# [PASSAGE PROVIDED]
Access to the subdiaphragmatic section of the spine down to L2 requires a 4 to 5 cm long incision and partial detachment of the diaphragm at its attachment at the spine. Access to the L1/L2 intervertebral disk can be obtained with a shorter incision of 2 to 3 cm (Fig. 17.6).

To prevent the occurrence of a postoperative diaphragmatic hernia, we prefer an incision that runs parallel to the diaphragmatic attachment. In addition, we recommend that every incision that detaches more than 2 cm of the diaphragm be sutured endoscopically to reduce the risk of a diaphragmatic hernia.






Figure 17.6 Splitting of the diaphragm: lung, attachment of the diaphragm, spine.







Figure 17.7 Working with landmarks: (A) K-wires placed between the posterior and central thirds of the vertebrae, and (B) cannulated pedicle screws inserted over the K-wires.


Landmarks

As a first step, the landmarks are identified with the image intensifier after having mobilized the psoas muscle in a ventrodorsal direction. These landmarks serve as orientation points for the surgeon and cameraman during the subsequent course of the operation. For this, we use the K-wires belonging to the implant set (e.g., MACS-II Plate System, Modular-Anterior-Construct-System, Aesculap), which are then replaced by cannulated screws with integrated clamping elements. Thus, these K-wires also define the later position of the screws, and they are placed near to the endplates between the posterior and central thirds of the vertebra (Fig. 17.7A and B).

The location of the anterior border of the vertebra and the spinal canal can be calculated from the position of the K-wires. With this information and knowledge of the anatomic structures the surgeon can create a so-called “safe working area” (Fig. 17.8).

After defining the safe working area, the next steps can be carried out.

To achieve the correct position of the K-wires in the thoracolumbar junction region, we mobilize the psoas muscle from ventrally to dorsally, thus avoiding irritation of the nerve roots of the lumbar plexus. Through positioning the K-wires close to the endplates, we both avoid injury to the segment vessels and anchor the screws in a region with higher bone density.






Figure 17.8 Safety working area.



Preparation of the Segment Vessels

Following the connecting line between the K-wires, we open the pleura and expose the segment vessels using a Cobb raspatory. We mobilize these vessels subperiosteally from both sides and ligate them twice with titanium clips ventrally and dorsally, raising them slightly with a nerve hook. The vessels are dissected with the endoscopic hook scissors. The lateral aspects of the vertebral body and the disks are exposed with the raspatory.

# [DATA TO EXAMINE]
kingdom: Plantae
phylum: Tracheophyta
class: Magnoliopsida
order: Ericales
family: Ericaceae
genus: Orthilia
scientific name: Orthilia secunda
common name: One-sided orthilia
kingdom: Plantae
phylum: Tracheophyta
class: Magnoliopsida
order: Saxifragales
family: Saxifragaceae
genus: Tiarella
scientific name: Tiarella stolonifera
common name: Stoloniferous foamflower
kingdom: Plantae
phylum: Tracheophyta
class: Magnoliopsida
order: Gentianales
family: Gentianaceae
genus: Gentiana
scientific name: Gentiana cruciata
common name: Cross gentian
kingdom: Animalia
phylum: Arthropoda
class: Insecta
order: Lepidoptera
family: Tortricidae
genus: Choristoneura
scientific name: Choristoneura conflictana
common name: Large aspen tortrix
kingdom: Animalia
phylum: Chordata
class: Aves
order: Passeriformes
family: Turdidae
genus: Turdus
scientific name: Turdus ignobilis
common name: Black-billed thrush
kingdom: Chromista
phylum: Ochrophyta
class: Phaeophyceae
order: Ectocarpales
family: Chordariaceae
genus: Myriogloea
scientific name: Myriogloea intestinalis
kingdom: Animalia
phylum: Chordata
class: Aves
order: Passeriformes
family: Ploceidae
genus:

# [LIST OF TASKS]
(A) In the spine surgery passage, why are the K-wires placed close to the endplates? Answer in one to three sentences.
(B) Write out everything in the spine surgery passage from "After defining the" down to "higher bone density.".
(C) According to the spine surgery passage, how long an incision gives access to the L1/L2 intervertebral disk?

# [TASK ANSWERS]
(A) Placing the K-wires close to the endplates avoids injury to the segment vessels. It also anchors the screws in a region with higher bone density.

(B)
After defining the safe working area, the next steps can be carried out.

To achieve the correct position of the K-wires in the thoracolumbar junction region, we mobilize the psoas muscle from ventrally to dorsally, thus avoiding irritation of the nerve roots of the lumbar plexus. Through positioning the K-wires close to the endplates, we both avoid injury to the segment vessels and anchor the screws in a region with higher bone density.

(C) A shorter incision of 2 to 3 cm.